Brazil Figurative Arts

Painting and sculpture. – The Sixties marked a serious fall of the visual arts in Brazil. In 1955 the sculptor V. Brecheret (born in 1894) died, in 1957 the painter L. Segall (born in 1891), in 1962 the painter C. Portinari (born in 1903). Only E. Di Cavalcanti, painter, and M. Martins, sculptress remain from the generation of twentieth-century masters; continuer of the poetics of constructivism is in a certain sense M. Vieira, sculptor, author of “polyvolumes” which hypothesize a clear geometry of space. But the most important personality to emerge from the 1960s onwards is that of R. Burle Marx. From 1935 Burle Marx had taken an unusual position in Brazil, with the abandonment of easel painting to direct himself in a research he felt as a global art, as the social destination of the work of art. For Brazil 2019, please check philosophynearby.com.

Burle Marx thus uses mineral and vegetable elements in plastic compositions that constitute sensitive and daring interventions in the landscape, going far beyond the limits in which Western hierarchical conceptions force garden architecture. Despite the relationship with architects such as L. Costa and O. Niemeyer, Burle Marx’s interventions always contain, in fact, a fantastic opposition, linked to the irrepressible totality of nature, with respect to urban containment. Besides being the author of botanical creations, Burle Marx has executed tapestries, paintings, sculptures. Factors that have contributed considerably to avant-garde art in Brazil were the establishment of the San Paolo biennial (1951), with the help of the patron Matarasso, and the new direction assumed by the Museo d ‘ modern art in Rio de Janeiro. In 1960 the latter set up the group’s exhibition concrete art, with a manifesto by W. Cordeiro which constitutes an indictment against the “modernism”, by now become tradition, of Brazilian art. With Cordeiro, participated in the exhibition: K. Fejer, of Hungarian origin, I. Lauand, M. Nogueira Lima, L. Sacilotto. Also very active is an abstract art studio in São Paulo, directed by S. Flexor, from which several new Brazilian artists (such as L. Raymo and J. Douchez) have emerged.

The “neo-concretists” (F. Weissmann, A. de Castro, and the writers F. Gullar, R. Jardim, T. Spanerdis) intervened against the concretists, accused of excessive rationalism. Appealing to the aesthetics of the neo-concretists, who require the participation of the viewer for a direct approach to the object of art, understood as a real physical body, L. Clark exhibited in 1960 metal plates joined by hinges which he entitled Bestie, inviting the public to handle them. Kinetic is A. Palatnik, lyric abstract A. Bandeira, geometric abstract C. Dias. In the multiplicity of expression of Brazilian abstract art, the active presence of two artists of Japanese origin such as M. Mabe and F. Shiro is remarkable. Sculptors well known also abroad and who avoid a schematic definition of school are S. de Camargo and F. Krajcberg.

The tendency to understand artistic work in terms of “behavior” (poor art, conceptual art, etc.) is also represented in the Brazilian art scene, in particular by HA Miranda Espinola, SA Porto, R. Vater, V. Chaves Barcellos, C. Tozzi. The reputation of Brazil in the field of engraving is noteworthy: among the major artists we mention I. Pons, M. Bonomi, AL Quadros, JL Chaves, EC Jardim.

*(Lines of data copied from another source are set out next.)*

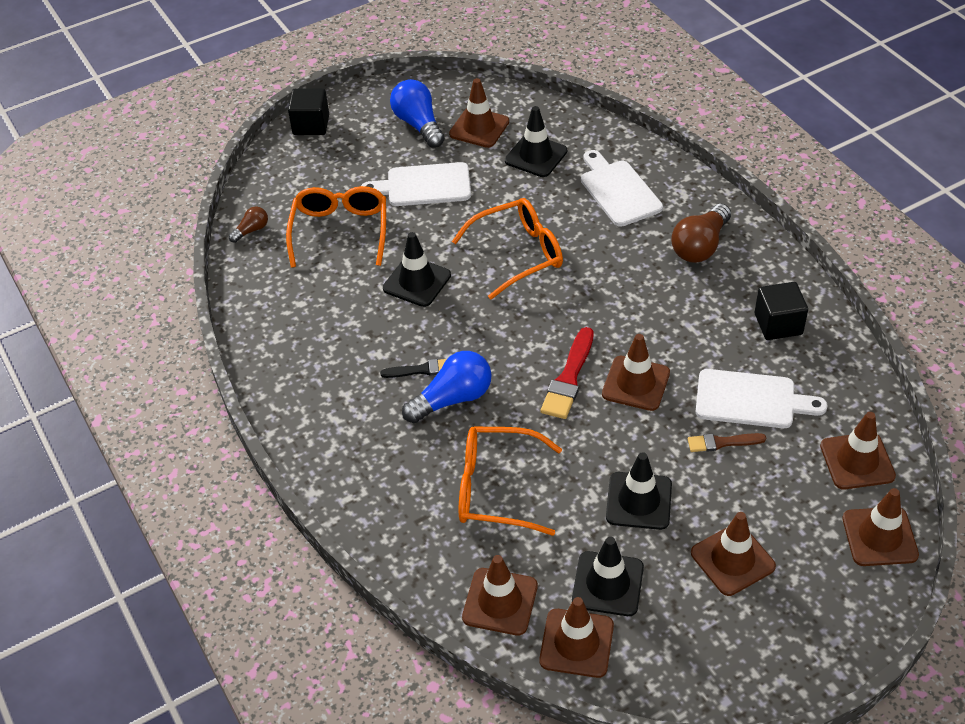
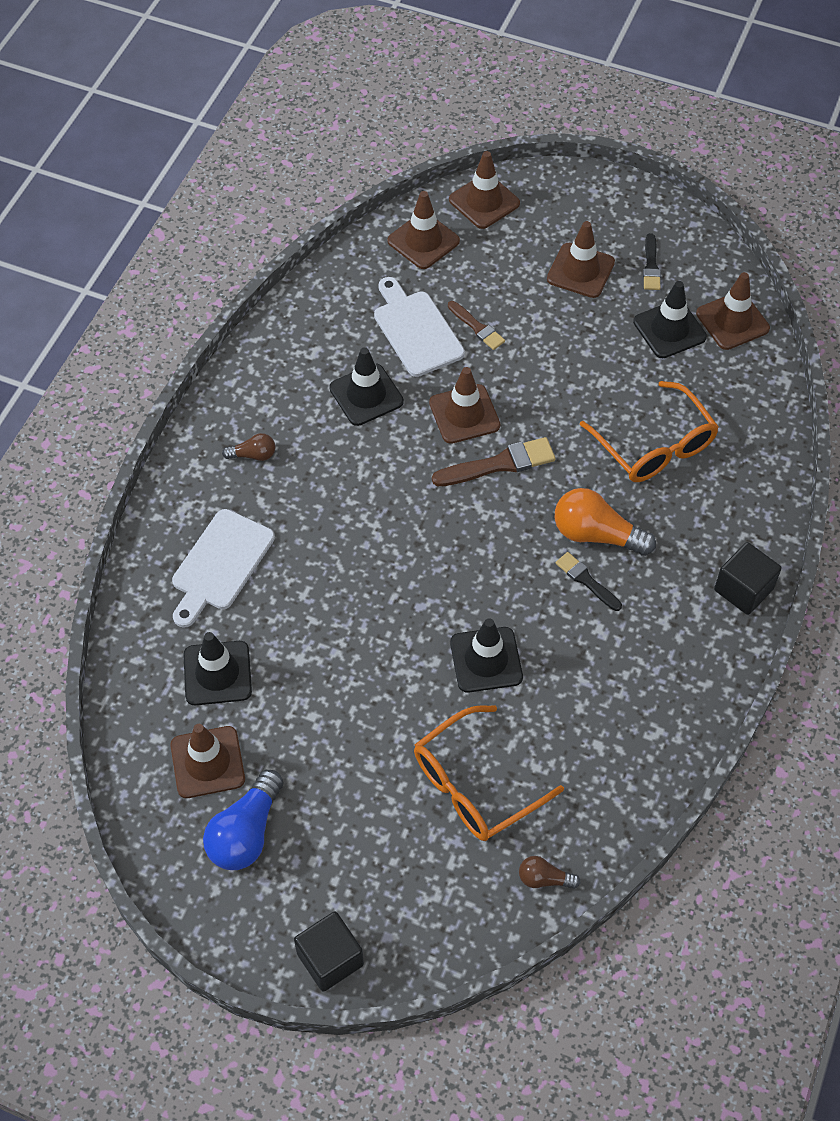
camera: 130 degrees left, 10 degrees up
white cutting board [361,162,471,206] -> none
blue light bulb [402,351,491,423] -> orange light bulb [555,488,656,556]
orange glasses [452,198,563,300] -> none
brown traffic cone [462,555,538,635] -> none
red brush [541,327,594,419] -> brown brush [432,437,556,486]
black traffic cone [606,452,672,530] -> black traffic cone moved to [329,347,404,426]
brown light bulb [671,204,731,263] -> brown light bulb [222,433,275,461], size x0.53
black cube [755,282,808,340] -> black cube moved to [714,542,782,615]
none -> black brush [643,233,661,290]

Architecture. – Around 1960 a reaction to the absolute dominance of rationalism took place in Brazilian architecture, which in the 1930s and 1950s achieved its greatest successes in Brazil Brasilia represented for Brazilian architects the extreme case of verification of the rationalistic experience, after which it was perceived as an inconsistent intention to extend the design from the single building to the entire city, outside of other social and environmental considerations.

However, the disappointment of Brasilia has caused more disorientation than the emergence of new sure trends. Typical constructions of the moment are the hydroelectric plants on the Chopim river (1963), by S. De Souza and M. Magnoli, with a decisive “science fiction” iconography, the plastic pavilions by WO Prochnik, which constitute a technological proposal to overcome the crisis, D. Libeskind’s club in Sao Paulo (1961), with strong references to the latest FL Wright. But the fall of the creative tension in architecture, when the great masters who established themselves around 1930 almost no longer operate, is even more noticeable in the urban planning sector, where there is almost no legislation to curb building speculation and disorderly growth.